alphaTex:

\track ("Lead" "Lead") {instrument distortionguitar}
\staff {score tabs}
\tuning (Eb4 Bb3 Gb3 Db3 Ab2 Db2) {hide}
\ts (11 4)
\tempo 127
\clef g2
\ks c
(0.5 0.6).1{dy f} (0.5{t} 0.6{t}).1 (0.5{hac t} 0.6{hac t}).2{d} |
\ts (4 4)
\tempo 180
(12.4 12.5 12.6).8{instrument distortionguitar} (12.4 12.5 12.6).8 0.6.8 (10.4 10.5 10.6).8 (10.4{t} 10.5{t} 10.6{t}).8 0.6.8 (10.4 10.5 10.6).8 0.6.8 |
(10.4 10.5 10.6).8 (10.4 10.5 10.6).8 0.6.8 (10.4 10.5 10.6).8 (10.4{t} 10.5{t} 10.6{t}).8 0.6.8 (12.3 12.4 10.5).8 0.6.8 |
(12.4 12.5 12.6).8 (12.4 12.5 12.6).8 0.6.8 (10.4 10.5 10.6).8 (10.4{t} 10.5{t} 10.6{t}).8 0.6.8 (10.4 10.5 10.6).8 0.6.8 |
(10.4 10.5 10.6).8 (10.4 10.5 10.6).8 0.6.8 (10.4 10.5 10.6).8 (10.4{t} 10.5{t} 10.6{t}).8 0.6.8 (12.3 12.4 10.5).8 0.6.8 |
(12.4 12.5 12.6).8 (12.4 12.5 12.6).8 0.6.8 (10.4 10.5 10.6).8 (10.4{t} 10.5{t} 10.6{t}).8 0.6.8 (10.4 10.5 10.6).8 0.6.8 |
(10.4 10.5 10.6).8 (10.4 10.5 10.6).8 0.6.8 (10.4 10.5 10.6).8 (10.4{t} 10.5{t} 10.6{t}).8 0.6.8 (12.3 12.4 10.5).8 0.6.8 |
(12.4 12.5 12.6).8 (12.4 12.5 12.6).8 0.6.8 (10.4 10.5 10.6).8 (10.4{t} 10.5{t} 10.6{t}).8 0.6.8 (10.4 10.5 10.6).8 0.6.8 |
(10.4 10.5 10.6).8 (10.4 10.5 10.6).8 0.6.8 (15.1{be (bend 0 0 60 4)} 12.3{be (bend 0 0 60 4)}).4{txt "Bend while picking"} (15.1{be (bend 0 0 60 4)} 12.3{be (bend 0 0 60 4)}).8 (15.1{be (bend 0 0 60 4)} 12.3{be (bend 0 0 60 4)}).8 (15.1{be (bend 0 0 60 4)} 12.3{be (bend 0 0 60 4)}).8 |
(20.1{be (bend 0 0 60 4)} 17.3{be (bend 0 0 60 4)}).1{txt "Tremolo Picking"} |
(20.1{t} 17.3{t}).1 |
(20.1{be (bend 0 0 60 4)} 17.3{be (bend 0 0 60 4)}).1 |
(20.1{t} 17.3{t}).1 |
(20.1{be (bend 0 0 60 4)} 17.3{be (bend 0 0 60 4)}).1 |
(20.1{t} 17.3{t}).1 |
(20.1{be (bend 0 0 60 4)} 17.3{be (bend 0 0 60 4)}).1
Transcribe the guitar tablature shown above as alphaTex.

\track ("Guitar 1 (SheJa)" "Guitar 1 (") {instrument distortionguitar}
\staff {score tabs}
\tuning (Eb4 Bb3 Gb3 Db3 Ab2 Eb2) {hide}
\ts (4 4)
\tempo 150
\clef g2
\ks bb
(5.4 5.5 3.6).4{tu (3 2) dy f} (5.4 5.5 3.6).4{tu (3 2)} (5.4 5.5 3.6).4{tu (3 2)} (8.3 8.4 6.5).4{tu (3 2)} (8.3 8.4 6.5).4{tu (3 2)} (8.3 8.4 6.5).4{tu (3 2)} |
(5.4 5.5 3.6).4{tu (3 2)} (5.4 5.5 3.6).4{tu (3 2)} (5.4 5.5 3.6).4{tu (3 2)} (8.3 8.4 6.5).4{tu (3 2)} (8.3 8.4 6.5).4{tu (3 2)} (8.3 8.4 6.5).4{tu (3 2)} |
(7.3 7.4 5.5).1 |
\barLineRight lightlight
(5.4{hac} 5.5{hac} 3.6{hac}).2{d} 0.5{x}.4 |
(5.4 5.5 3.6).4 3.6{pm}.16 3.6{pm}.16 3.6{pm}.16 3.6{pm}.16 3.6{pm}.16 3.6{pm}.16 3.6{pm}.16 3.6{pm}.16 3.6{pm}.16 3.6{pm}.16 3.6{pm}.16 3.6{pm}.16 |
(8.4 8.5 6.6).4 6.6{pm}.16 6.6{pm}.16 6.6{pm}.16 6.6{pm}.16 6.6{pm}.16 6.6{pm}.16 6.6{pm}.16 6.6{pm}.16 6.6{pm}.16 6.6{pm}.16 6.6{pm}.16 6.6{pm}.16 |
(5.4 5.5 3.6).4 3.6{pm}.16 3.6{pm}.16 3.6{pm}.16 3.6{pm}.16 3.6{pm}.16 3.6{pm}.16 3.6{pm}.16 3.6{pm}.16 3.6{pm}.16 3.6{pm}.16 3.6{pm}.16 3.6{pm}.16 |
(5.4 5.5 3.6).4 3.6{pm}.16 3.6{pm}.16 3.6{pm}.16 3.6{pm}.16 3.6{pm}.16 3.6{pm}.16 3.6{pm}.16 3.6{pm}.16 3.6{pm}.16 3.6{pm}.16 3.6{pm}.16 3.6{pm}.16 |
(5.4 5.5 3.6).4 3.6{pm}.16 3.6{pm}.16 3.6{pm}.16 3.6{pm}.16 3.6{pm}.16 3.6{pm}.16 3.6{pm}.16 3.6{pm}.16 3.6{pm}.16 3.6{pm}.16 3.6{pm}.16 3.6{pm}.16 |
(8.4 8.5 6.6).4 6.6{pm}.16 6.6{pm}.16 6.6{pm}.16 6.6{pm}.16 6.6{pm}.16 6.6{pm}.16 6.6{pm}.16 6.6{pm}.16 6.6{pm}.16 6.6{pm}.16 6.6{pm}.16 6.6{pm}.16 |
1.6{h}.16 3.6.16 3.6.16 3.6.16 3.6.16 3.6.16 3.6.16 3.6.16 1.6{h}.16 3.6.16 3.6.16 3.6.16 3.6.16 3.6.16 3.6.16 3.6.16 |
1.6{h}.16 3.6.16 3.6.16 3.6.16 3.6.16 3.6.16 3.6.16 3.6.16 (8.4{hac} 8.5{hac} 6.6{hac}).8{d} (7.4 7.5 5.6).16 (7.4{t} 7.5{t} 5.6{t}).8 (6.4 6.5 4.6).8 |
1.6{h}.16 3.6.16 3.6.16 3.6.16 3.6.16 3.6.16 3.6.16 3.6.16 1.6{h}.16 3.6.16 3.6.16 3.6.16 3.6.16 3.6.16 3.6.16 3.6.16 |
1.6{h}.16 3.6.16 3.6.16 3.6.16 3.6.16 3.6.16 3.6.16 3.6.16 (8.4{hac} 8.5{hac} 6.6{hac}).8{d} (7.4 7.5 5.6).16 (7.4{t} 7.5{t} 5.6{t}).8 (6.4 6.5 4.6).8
..........
_ЗАДАНИЕ_
Перенесите в нумерованный список строки записей от самого начала до строки с «Transcribe the guitar» включительно, опустив пустые строки.

_ОТВЕТ_
1. alphaTex:
2. \track ("Lead" "Lead") {instrument distortionguitar}
3. \staff {score tabs}
4. \tuning (Eb4 Bb3 Gb3 Db3 Ab2 Db2) {hide}
5. \ts (11 4)
6. \tempo 127
7. \clef g2
8. \ks c
9. (0.5 0.6).1{dy f} (0.5{t} 0.6{t}).1 (0.5{hac t} 0.6{hac t}).2{d} |
10. \ts (4 4)
11. \tempo 180
12. (12.4 12.5 12.6).8{instrument distortionguitar} (12.4 12.5 12.6).8 0.6.8 (10.4 10.5 10.6).8 (10.4{t} 10.5{t} 10.6{t}).8 0.6.8 (10.4 10.5 10.6).8 0.6.8 |
13. (10.4 10.5 10.6).8 (10.4 10.5 10.6).8 0.6.8 (10.4 10.5 10.6).8 (10.4{t} 10.5{t} 10.6{t}).8 0.6.8 (12.3 12.4 10.5).8 0.6.8 |
14. (12.4 12.5 12.6).8 (12.4 12.5 12.6).8 0.6.8 (10.4 10.5 10.6).8 (10.4{t} 10.5{t} 10.6{t}).8 0.6.8 (10.4 10.5 10.6).8 0.6.8 |
15. (10.4 10.5 10.6).8 (10.4 10.5 10.6).8 0.6.8 (10.4 10.5 10.6).8 (10.4{t} 10.5{t} 10.6{t}).8 0.6.8 (12.3 12.4 10.5).8 0.6.8 |
16. (12.4 12.5 12.6).8 (12.4 12.5 12.6).8 0.6.8 (10.4 10.5 10.6).8 (10.4{t} 10.5{t} 10.6{t}).8 0.6.8 (10.4 10.5 10.6).8 0.6.8 |
17. (10.4 10.5 10.6).8 (10.4 10.5 10.6).8 0.6.8 (10.4 10.5 10.6).8 (10.4{t} 10.5{t} 10.6{t}).8 0.6.8 (12.3 12.4 10.5).8 0.6.8 |
18. (12.4 12.5 12.6).8 (12.4 12.5 12.6).8 0.6.8 (10.4 10.5 10.6).8 (10.4{t} 10.5{t} 10.6{t}).8 0.6.8 (10.4 10.5 10.6).8 0.6.8 |
19. (10.4 10.5 10.6).8 (10.4 10.5 10.6).8 0.6.8 (15.1{be (bend 0 0 60 4)} 12.3{be (bend 0 0 60 4)}).4{txt "Bend while picking"} (15.1{be (bend 0 0 60 4)} 12.3{be (bend 0 0 60 4)}).8 (15.1{be (bend 0 0 60 4)} 12.3{be (bend 0 0 60 4)}).8 (15.1{be (bend 0 0 60 4)} 12.3{be (bend 0 0 60 4)}).8 |
20. (20.1{be (bend 0 0 60 4)} 17.3{be (bend 0 0 60 4)}).1{txt "Tremolo Picking"} |
21. (20.1{t} 17.3{t}).1 |
22. (20.1{be (bend 0 0 60 4)} 17.3{be (bend 0 0 60 4)}).1 |
23. (20.1{t} 17.3{t}).1 |
24. (20.1{be (bend 0 0 60 4)} 17.3{be (bend 0 0 60 4)}).1 |
25. (20.1{t} 17.3{t}).1 |
26. (20.1{be (bend 0 0 60 4)} 17.3{be (bend 0 0 60 4)}).1
27. Transcribe the guitar tablature shown above as alphaTex.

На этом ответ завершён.